On October 7th, 1996, the Fox News Channel made its debut on cable systems across the country (except in Manhattan). The network quickly climbed the ranks to become the most-watched cable news network in America. Here are five things you didn't know about Fox News...
Time Warner Originally Refused to Carry the Channel in Its New York Market.
When the Fox News Channel debuted in 1996, the Time Warner cable system refused to carry the channel in its Manhattan market. Time Warner was in the process of merging with CNN, run by Ted Turner, who was also one of Rupert Murdoch's rivals, so it makes sense that the cable company wouldn't want to give major exposure to a competitor.
However, Time Warner had also been given an order to carry a competitor to CNN because of antitrust regulations. The solution was to carry MSNBC, which had started up in July 1996. Given that broadcasting in Manhattan was considered a way to get noticed by national advertisers who were based in New York, that choice gave MSNBC a huge boost. Meanwhile, the snub by Time Warner led Murdoch to begin working with Rudy Giuliani to try to get more exposure in the city.
Fox News Channel Was Started After Rupert Murdoch Tried to Buy CNN. The CNN/Murdoch rivalry wasn't new. In fact, the reason Murdoch started Fox News in the first place was that he had tried and failed to buy CNN. He got Roger Ailes to run the network and create programming that would appeal to a more conservative base (Murdoch had long accused CNN of being too liberal). Murdoch had already started the Fox Broadcasting Company, running over-the-air TV shows, so he was not new to starting networks. He just needed the programming and people to create a news channel.
Fox News Now Charges Higher Cable License Fees, but When It Started, It Paid Cable Companies Instead. One of Murdoch's tactics was to pay cable companies to run Fox News instead of the other way around. Normally, a cable company pays a license fee to a channel, allowing that company to broadcast the channel (it essentially rents the right to provide the channel to subscribers). Instead, Murdoch paid cable companies $11 per subscriber to include Fox in their lineups. Outside of Manhattan, of course, that gave Fox major exposure -- nearly 17 million households upon debut. Now, however, the situation has turned around, with cable companies paying some of the highest license fees per subscriber to broadcast Fox News.

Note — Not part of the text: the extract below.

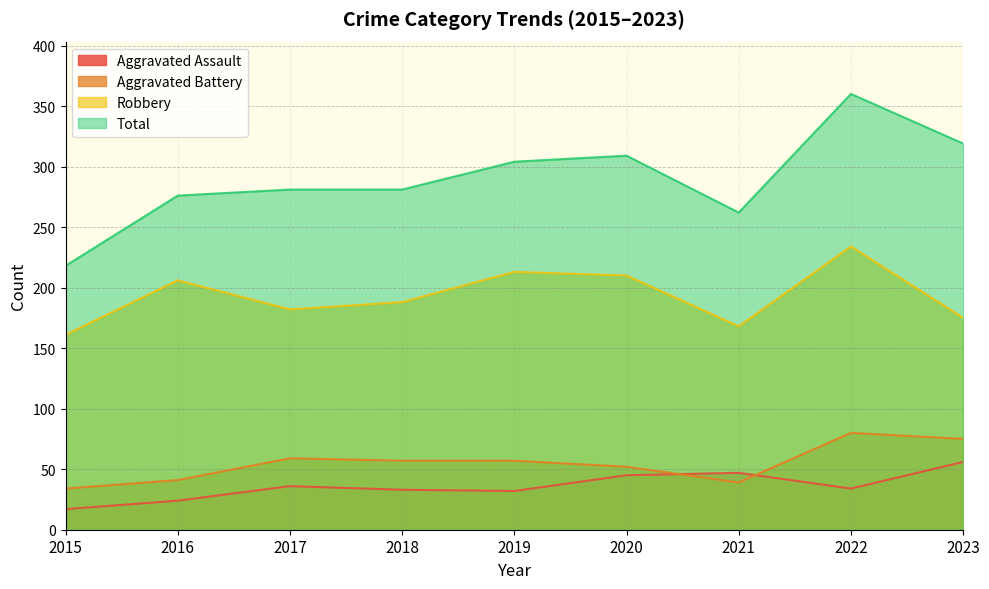

Between 2019 and 2020, which is larger?

2020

Rupert Murdoch Once Tried to Compete With Facebook. Murdoch didn't limit his attempts to compete and surpass existing companies to just news. He also tried to take on Facebook by purchasing the older MySpace platform in 2005. Over the next six years, MySpace's user numbers dropped. Especially after 2008, Facebook proved more popular. Murdoch later admitted the purchase was a failure, and criticism about the lack of a strategy for the site abounded. MySpace was eventually sold again for $35 million -- a loss of $545 million for Murdoch.
Murdoch Has Had Multiple Cameos on The Simpsons -- and Voiced Two of Them Himself. It's common to see caricatures of popular figures on The Simpsons, but it can be quite a thrill for fans when the subject of the caricature actually voices his or her own cameo. Murdoch has done that twice, although he has technically had seven cameos in different episodes. Dan Castellaneta, who voices Homer Simpson, provided Murdoch's voice for the other five cameos.